The Neutral cards in the card pool are actually great scrying cards. Not only does Neutral have a scrying hero, but also a side quest and an attachment that can allow players to search their deck for important cards as well. Cards like Vilya are also great when used in scrying decks, as you can put the target on top, so you get to decide what comes off of your deck when using the elven ring.

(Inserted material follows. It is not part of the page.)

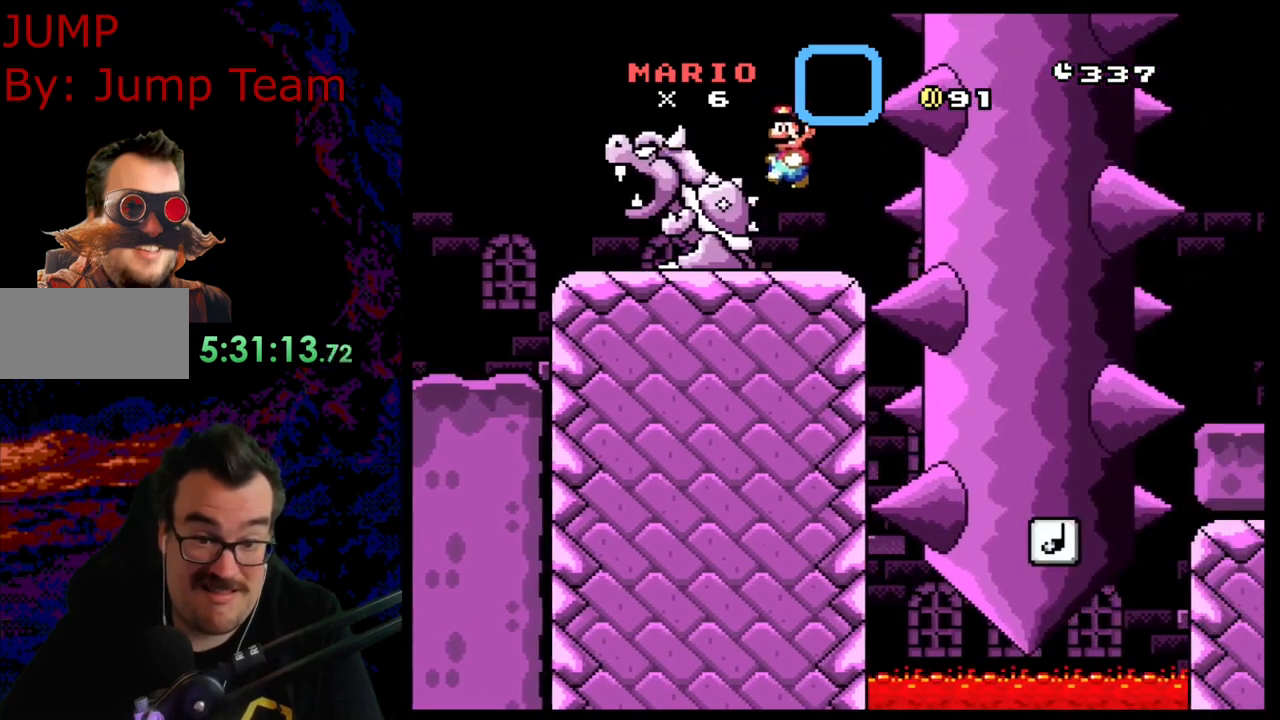
{"buttons": ["B", "Y"], "events": []}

Not to be confused with his two powerful allies, but the hero version of Gandalf is one of the few heroes that actually scry your own deck. When you are playing with Gandalf as your hero, you get to play with the top card of your deck face up. This allows you to see what card you will draw next. You also get to play this card with Gandalf once per phase. This acts as an extension of your hand and can be really valuable against scenarios that limit handsize (In Enemy Territory, Dunland enemies, etc). When you are also running Wizard Pipe, you even get to switch the top card of your deck with a card in your hand. This allows you to reshape your deck as you wish. You can, for example, put a high-cost card on top of your deck, and then discard it with Flame of Arnor for a big boost in attack. The obvious combo with Elrond and Vilya is also super powerful, though you will pay for with a high starting threat.

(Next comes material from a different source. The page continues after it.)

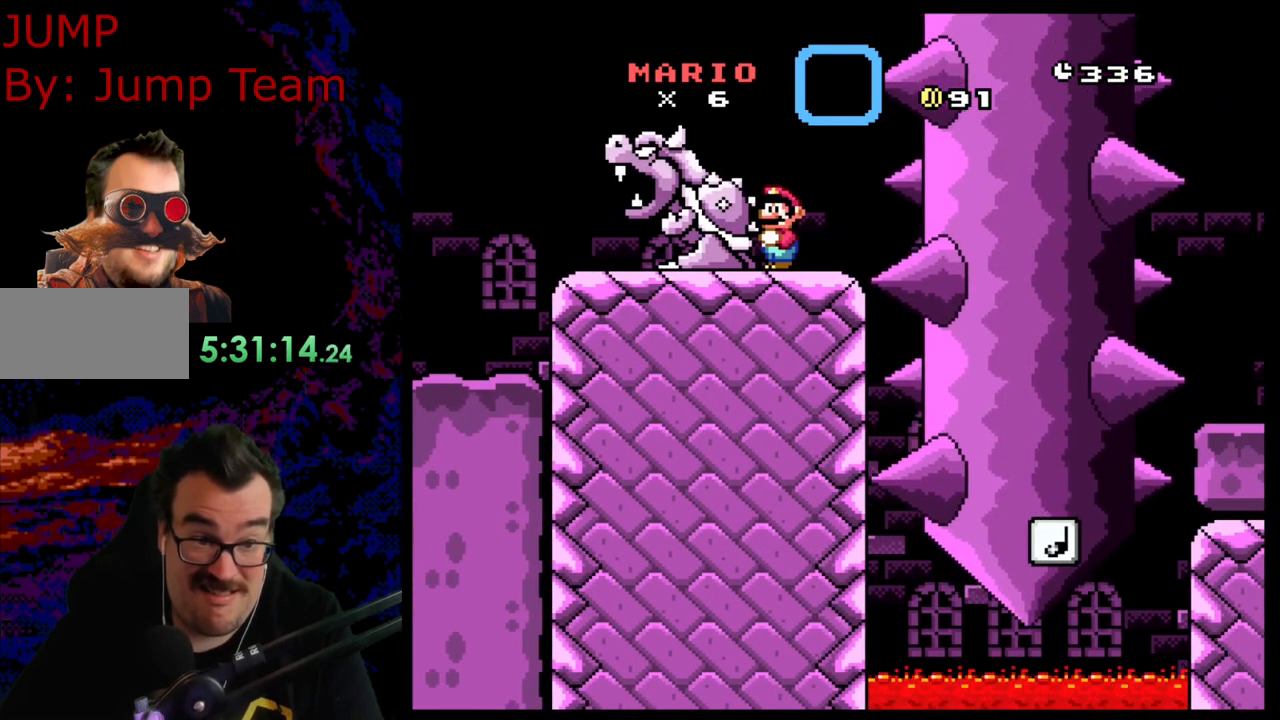
{"buttons": ["B", "Y"], "events": []}
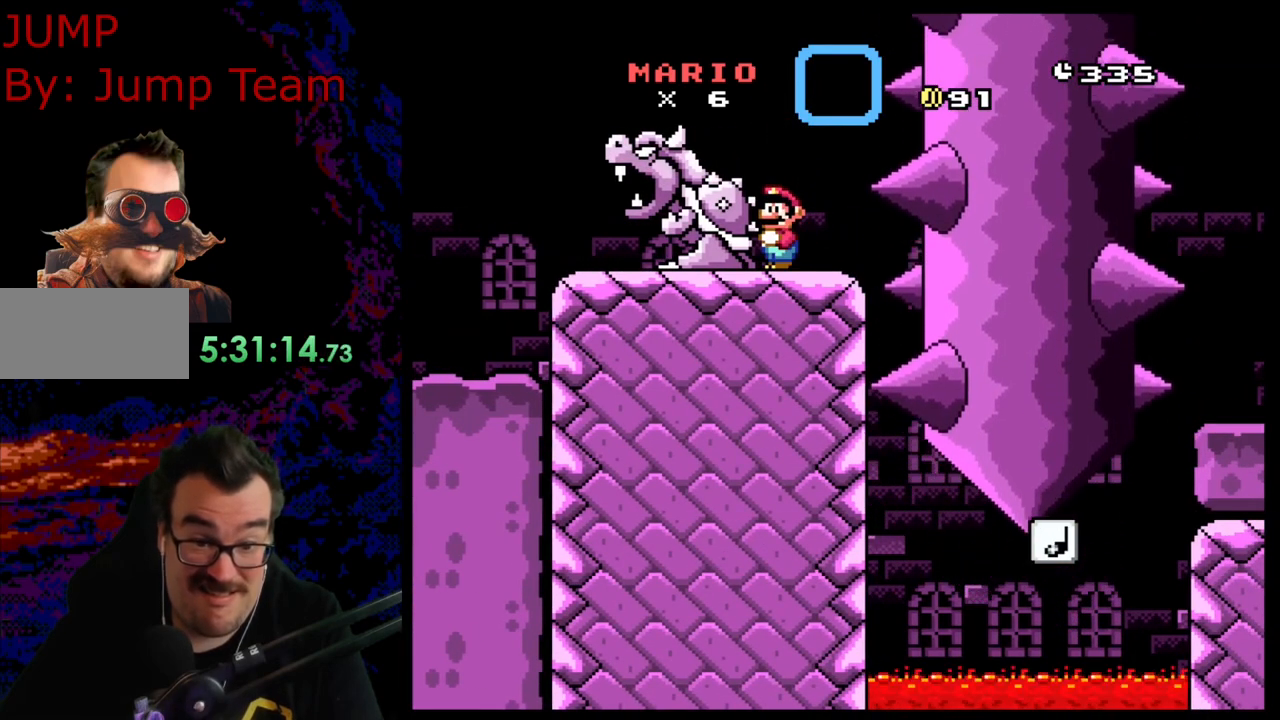
{"buttons": ["B", "Y"], "events": []}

The drawbacks to running Gandalf are that you will be using the unique slot of his title for the entirety of the game. This can block other players from running Gandalf allies themselves, which makes it difficult for Gandalf players to find other players to play with. But this doesn’t matter in solo or two-handed, as you can adjust your decks accordingly. The other big drawback is that you will have a starting threat of 14 from just 1 hero. This limits your options for other heroes to mostly Hobbits if you are looking to keep your threat at a decent level.
And there you have it, some great cards that you can use to find your cards quicker and stack your own deck in your favour. If there are any amazing cards that I might have missed, be sure to let me know, so that I can add them to the list. The concept of scrying and specific card finding can be a bit blurry sometimes, so cards like Master of the Forge and Weather Hills Watchman weren’t included.